■ Work request 1
Rewrite the records from the line with "Front Track" up to and including the line with "Matthew Allchurch Architects (MAA)", putting "Cargo Capacity" wherever "Cargo Volume" appears and changing nothing else. Leave the pictures out of your answer.

[[ Document passage open ]]

But the study by George Washington University's Intergovernmental Health Policy Project found the insurance-sales practices that Republican reforms address are not the important impediments to the 38 million people who do not have health insurance.

``The main reason people don't have insurance is that they or their employers don't have enough money to buy it,'' said Kala Ladenheim, one of the principal authors of the study.

The finding is consistent with Congressional Budget Office studies of insurance-reform bills proposed last year by Republicans and Democrats. The agency found then that the only market-reform bills that would make a substantial difference in increasing health coverage were those that also provided hundreds of billions of dollars in federal premium subsidies over the next decade to help people pay for it.

The central features of GOP proposals for health-insurance reform this year again focus on reform of the rules for marketing insurance to businesses with 50 or fewer workers, where the percentage of workers covered is much lower than in large businesses. But neither of the two key bills contains any federal subsidies.

The bills and other proposals:

Prohibit insurance companies from rejecting employers that look like bad risks. They must sell policies to any business that applies.

Require insurance companies to guarantee policy renewal.

Limit, without totally prohibiting, exclusion of coverage for pre-existing conditions.

Narrow, without abolishing, variations in premiums charged different buyers for the same policy.

``Since 1990, 45 states have enacted `small group marketing reforms,' laws designed to improve the availability of insurance coverage for employees of small firms,'' the study said.

[[ Document passage closed ]]

■ Work request 2
According to the passage on health-insurance reform, how many states have enacted small group marketing reforms since 1990?

[[ Given records open ]]

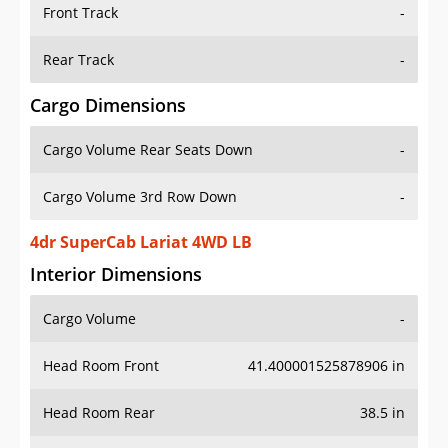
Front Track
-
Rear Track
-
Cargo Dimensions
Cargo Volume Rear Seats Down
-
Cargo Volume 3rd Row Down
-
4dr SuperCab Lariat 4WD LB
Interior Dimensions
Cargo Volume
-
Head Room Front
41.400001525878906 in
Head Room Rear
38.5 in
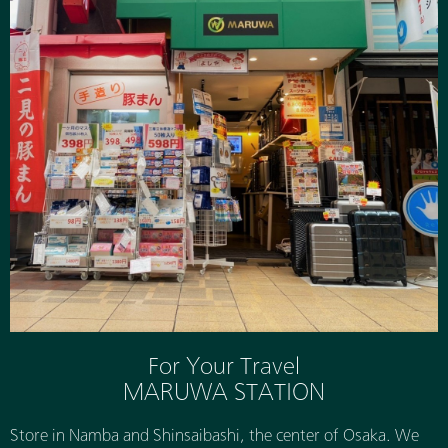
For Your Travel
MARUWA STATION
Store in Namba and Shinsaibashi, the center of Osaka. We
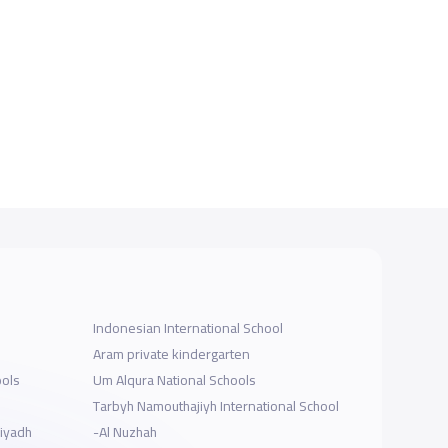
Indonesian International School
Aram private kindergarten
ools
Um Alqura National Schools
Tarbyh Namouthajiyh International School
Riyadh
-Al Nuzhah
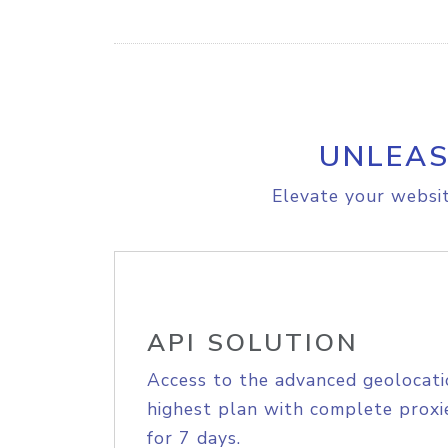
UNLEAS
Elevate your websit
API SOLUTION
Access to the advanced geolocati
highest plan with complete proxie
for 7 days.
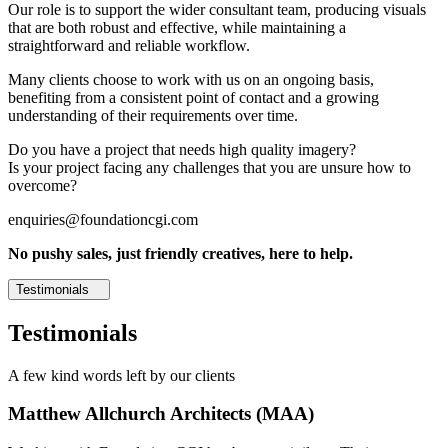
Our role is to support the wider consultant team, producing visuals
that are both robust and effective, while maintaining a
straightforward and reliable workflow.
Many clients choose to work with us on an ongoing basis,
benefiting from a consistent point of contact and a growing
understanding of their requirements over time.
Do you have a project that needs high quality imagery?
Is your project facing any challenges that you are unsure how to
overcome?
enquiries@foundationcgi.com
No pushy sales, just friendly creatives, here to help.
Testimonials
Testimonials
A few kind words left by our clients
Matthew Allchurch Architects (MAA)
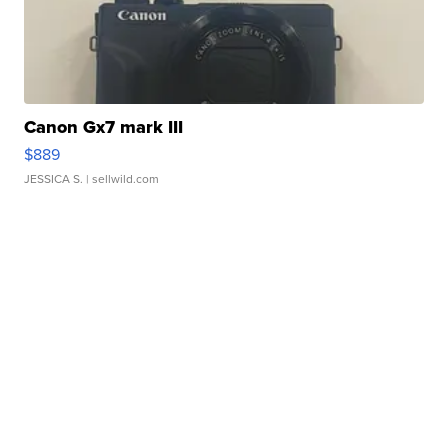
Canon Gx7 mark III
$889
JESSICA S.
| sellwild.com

[[ Given records closed ]]
[[ Given records open ]]

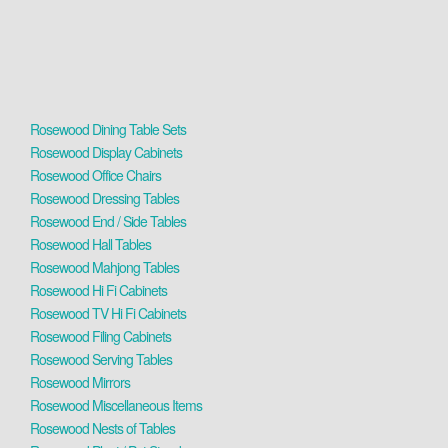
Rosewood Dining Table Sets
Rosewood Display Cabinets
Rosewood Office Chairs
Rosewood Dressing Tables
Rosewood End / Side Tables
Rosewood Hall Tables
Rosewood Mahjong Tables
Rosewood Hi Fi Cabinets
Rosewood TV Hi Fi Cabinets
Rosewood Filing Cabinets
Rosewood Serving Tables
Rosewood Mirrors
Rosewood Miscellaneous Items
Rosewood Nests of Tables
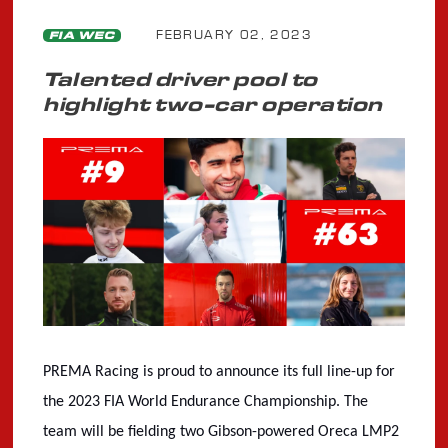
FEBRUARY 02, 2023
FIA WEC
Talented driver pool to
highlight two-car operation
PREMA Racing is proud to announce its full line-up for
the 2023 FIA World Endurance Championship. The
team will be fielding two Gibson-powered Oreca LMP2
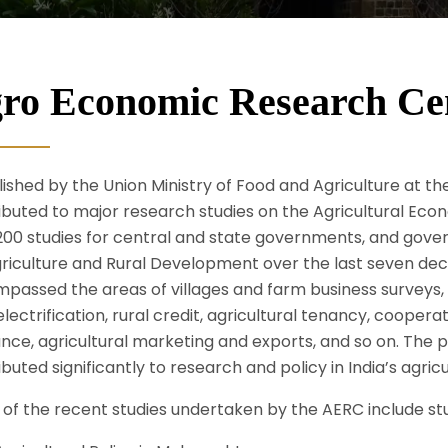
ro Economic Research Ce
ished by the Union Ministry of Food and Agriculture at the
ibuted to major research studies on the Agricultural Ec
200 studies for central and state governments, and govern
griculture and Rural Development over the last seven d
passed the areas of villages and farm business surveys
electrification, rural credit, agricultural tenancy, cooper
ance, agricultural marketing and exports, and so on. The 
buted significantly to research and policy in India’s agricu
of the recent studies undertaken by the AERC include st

[[ Given records closed ]]
[[ Given records open ]]

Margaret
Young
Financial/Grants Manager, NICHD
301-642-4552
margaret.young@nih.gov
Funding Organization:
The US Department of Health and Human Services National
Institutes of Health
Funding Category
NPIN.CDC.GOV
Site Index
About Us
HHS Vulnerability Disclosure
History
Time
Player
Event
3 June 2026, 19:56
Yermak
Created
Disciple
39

[[ Given records closed ]]

■ Expected answer 1
Front Track
-
Rear Track
-
Cargo Dimensions
Cargo Capacity Rear Seats Down
-
Cargo Capacity 3rd Row Down
-
4dr SuperCab Lariat 4WD LB
Interior Dimensions
Cargo Capacity
-
Head Room Front
41.400001525878906 in
Head Room Rear
38.5 in
For Your Travel
MARUWA STATION
Store in Namba and Shinsaibashi, the center of Osaka. We
Indonesian International School
Aram private kindergarten
ools
Um Alqura National Schools
Tarbyh Namouthajiyh International School
Riyadh
-Al Nuzhah
UNLEAS
Elevate your websit
API SOLUTION
Access to the advanced geolocati
highest plan with complete proxie
for 7 days.
Our role is to support the wider consultant team, producing visuals
that are both robust and effective, while maintaining a
straightforward and reliable workflow.
Many clients choose to work with us on an ongoing basis,
benefiting from a consistent point of contact and a growing
understanding of their requirements over time.
Do you have a project that needs high quality imagery?
Is your project facing any challenges that you are unsure how to
overcome?
enquiries@foundationcgi.com
No pushy sales, just friendly creatives, here to help.
Testimonials
Testimonials
A few kind words left by our clients
Matthew Allchurch Architects (MAA)

■ Expected answer 2
45 states.